Analise is 10 days old and sleeping in the plastic bassinet next to the bed. I look down at her face, pale, smooth and slightly translucent, a roadmap of blue veins visible beneath. She has a mop of feathery auburn hair and I hope that her eyes fluttering beneath thin lids will stay blue, unlike her brothers and sister. I feel so blessed, two daughters and two sons, a loving husband, a life I had always wanted.
It’s early spring, and the dreary view outside the hospital window is of a grey sky with a watery sun over a rooftop parking lot. I was sorry to have only sandals on my feet to carry Analise out to the car, it looks so cold out there, and I shove my icy feet under the faded hospital blanket. Tired of the stack of magazines by the bed, of flipping through the channels on the miniscule pay-as-you-stay TV mounted in the corner, I let out a sigh. Let’s just get on with this, I thought, staring at the door, willing the doctor to our room. I want to go home.
Soon there was a knock and our doctor stepped in with a small smile. She was my age, mid thirties and dressed professionally, with long dark hair swept away from her face.

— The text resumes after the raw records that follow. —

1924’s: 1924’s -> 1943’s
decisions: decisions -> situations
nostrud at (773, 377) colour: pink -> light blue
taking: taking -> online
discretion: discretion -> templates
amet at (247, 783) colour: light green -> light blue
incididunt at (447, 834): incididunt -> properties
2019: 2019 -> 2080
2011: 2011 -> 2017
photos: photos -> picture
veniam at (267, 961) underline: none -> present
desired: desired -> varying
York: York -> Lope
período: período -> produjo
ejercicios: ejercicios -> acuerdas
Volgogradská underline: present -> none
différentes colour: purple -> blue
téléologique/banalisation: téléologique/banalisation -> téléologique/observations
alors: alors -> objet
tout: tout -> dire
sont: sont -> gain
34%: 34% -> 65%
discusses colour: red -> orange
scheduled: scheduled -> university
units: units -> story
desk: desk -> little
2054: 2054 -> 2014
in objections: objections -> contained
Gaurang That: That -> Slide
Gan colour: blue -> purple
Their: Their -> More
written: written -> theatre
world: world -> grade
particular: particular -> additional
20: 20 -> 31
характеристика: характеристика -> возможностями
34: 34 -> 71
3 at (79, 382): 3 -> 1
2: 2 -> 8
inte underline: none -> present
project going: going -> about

We had met two days ago but already I felt very much at ease with her. I think that under different circumstances that we could have been friends.
“We’re all set.” I say after greeting her, eagerly putting on my shoes. I lift the baby to my chest, wearing her new pink sleeper with the puffy white lambs. After two sons her entire wardrobe was varying shades of pink, and I relished it. “I guess that we’ll see you tomorrow?” I ask, still sitting back on the bed.